§ EXERCISE PROMPT: Copy every line of the entries that includes the word "JAYVON".
=== Begin Enclosure ===
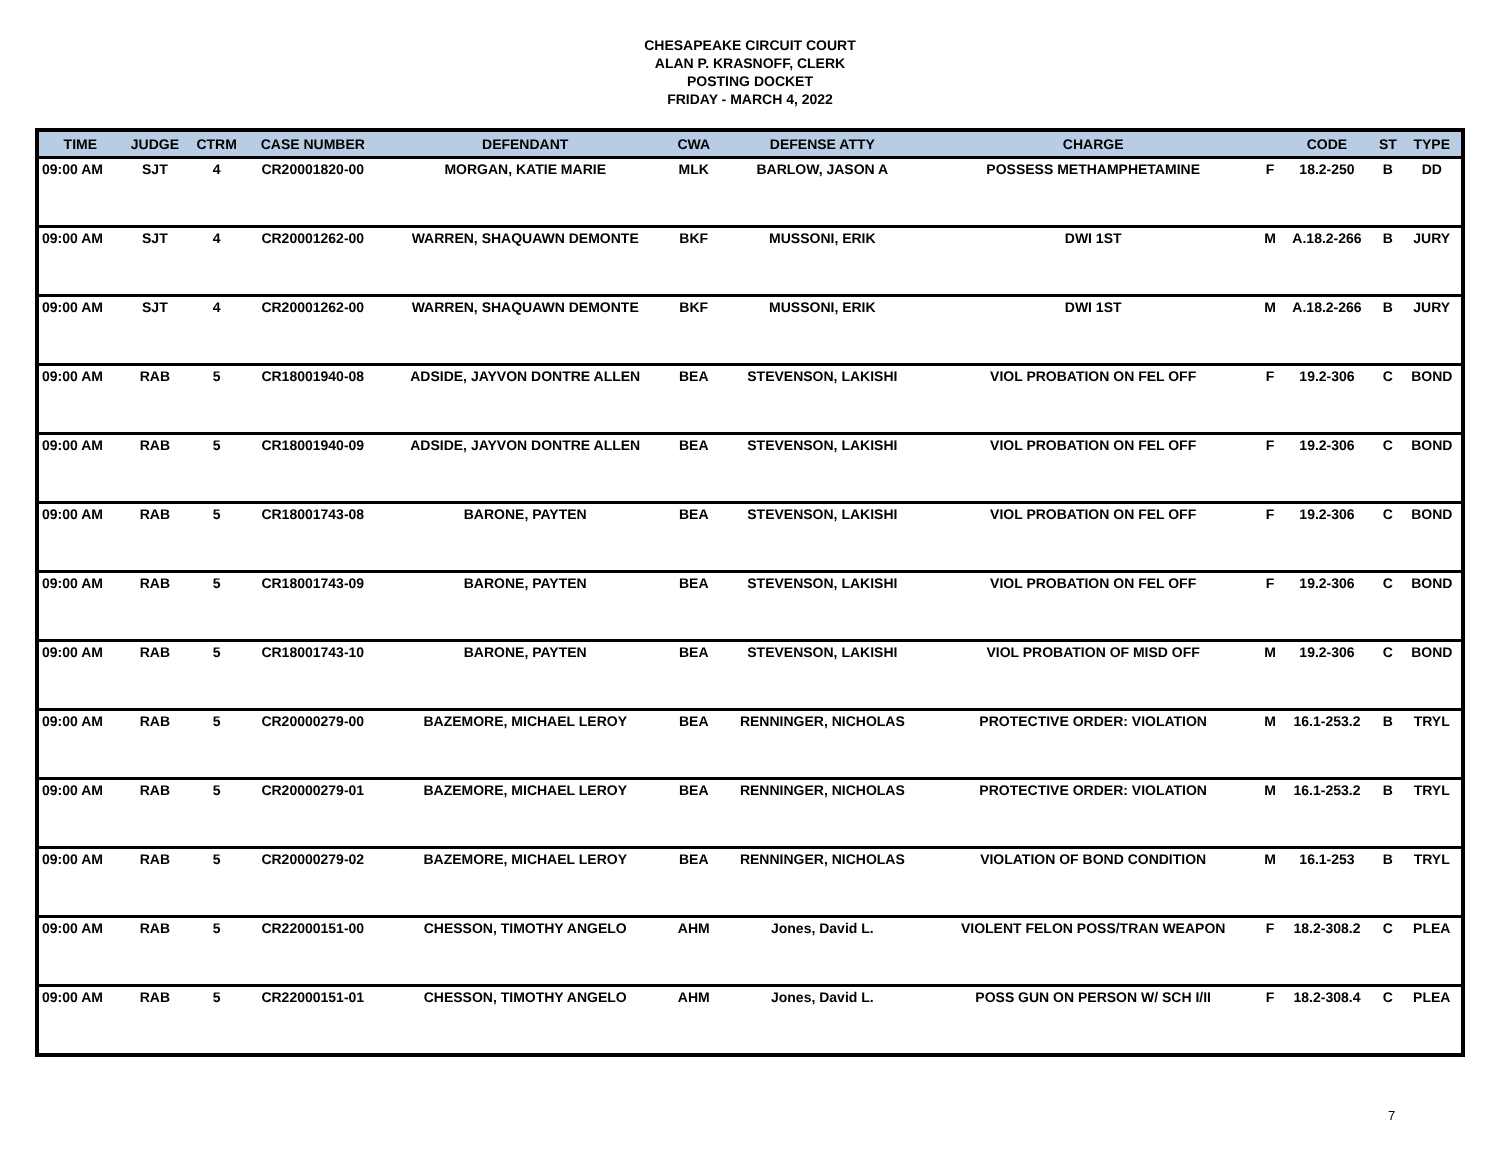CHESAPEAKE CIRCUIT COURT
ALAN P. KRASNOFF, CLERK
POSTING DOCKET
FRIDAY - MARCH 4, 2022
| TIME | JUDGE | CTRM | CASE NUMBER | DEFENDANT | CWA | DEFENSE ATTY | CHARGE | | CODE | ST | TYPE |
| --- | --- | --- | --- | --- | --- | --- | --- | --- | --- | --- | --- |
| 09:00 AM | SJT | 4 | CR20001820-00 | MORGAN, KATIE MARIE | MLK | BARLOW, JASON A | POSSESS METHAMPHETAMINE | F | 18.2-250 | B | DD |
| 09:00 AM | SJT | 4 | CR20001262-00 | WARREN, SHAQUAWN DEMONTE | BKF | MUSSONI, ERIK | DWI 1ST | M | A.18.2-266 | B | JURY |
| 09:00 AM | SJT | 4 | CR20001262-00 | WARREN, SHAQUAWN DEMONTE | BKF | MUSSONI, ERIK | DWI 1ST | M | A.18.2-266 | B | JURY |
| 09:00 AM | RAB | 5 | CR18001940-08 | ADSIDE, JAYVON DONTRE ALLEN | BEA | STEVENSON, LAKISHI | VIOL PROBATION ON FEL OFF | F | 19.2-306 | C | BOND |
| 09:00 AM | RAB | 5 | CR18001940-09 | ADSIDE, JAYVON DONTRE ALLEN | BEA | STEVENSON, LAKISHI | VIOL PROBATION ON FEL OFF | F | 19.2-306 | C | BOND |
| 09:00 AM | RAB | 5 | CR18001743-08 | BARONE, PAYTEN | BEA | STEVENSON, LAKISHI | VIOL PROBATION ON FEL OFF | F | 19.2-306 | C | BOND |
| 09:00 AM | RAB | 5 | CR18001743-09 | BARONE, PAYTEN | BEA | STEVENSON, LAKISHI | VIOL PROBATION ON FEL OFF | F | 19.2-306 | C | BOND |
| 09:00 AM | RAB | 5 | CR18001743-10 | BARONE, PAYTEN | BEA | STEVENSON, LAKISHI | VIOL PROBATION OF MISD OFF | M | 19.2-306 | C | BOND |
| 09:00 AM | RAB | 5 | CR20000279-00 | BAZEMORE, MICHAEL LEROY | BEA | RENNINGER, NICHOLAS | PROTECTIVE ORDER: VIOLATION | M | 16.1-253.2 | B | TRYL |
| 09:00 AM | RAB | 5 | CR20000279-01 | BAZEMORE, MICHAEL LEROY | BEA | RENNINGER, NICHOLAS | PROTECTIVE ORDER: VIOLATION | M | 16.1-253.2 | B | TRYL |
| 09:00 AM | RAB | 5 | CR20000279-02 | BAZEMORE, MICHAEL LEROY | BEA | RENNINGER, NICHOLAS | VIOLATION OF BOND CONDITION | M | 16.1-253 | B | TRYL |
| 09:00 AM | RAB | 5 | CR22000151-00 | CHESSON, TIMOTHY ANGELO | AHM | Jones, David L. | VIOLENT FELON POSS/TRAN WEAPON | F | 18.2-308.2 | C | PLEA |
| 09:00 AM | RAB | 5 | CR22000151-01 | CHESSON, TIMOTHY ANGELO | AHM | Jones, David L. | POSS GUN ON PERSON W/ SCH I/II | F | 18.2-308.4 | C | PLEA |
7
=== End Enclosure ===
§ REPLY TO THE EXERCISE:
| 09:00 AM | RAB | 5 | CR18001940-08 | ADSIDE, JAYVON DONTRE ALLEN | BEA | STEVENSON, LAKISHI | VIOL PROBATION ON FEL OFF | F | 19.2-306 | C | BOND |
| 09:00 AM | RAB | 5 | CR18001940-09 | ADSIDE, JAYVON DONTRE ALLEN | BEA | STEVENSON, LAKISHI | VIOL PROBATION ON FEL OFF | F | 19.2-306 | C | BOND |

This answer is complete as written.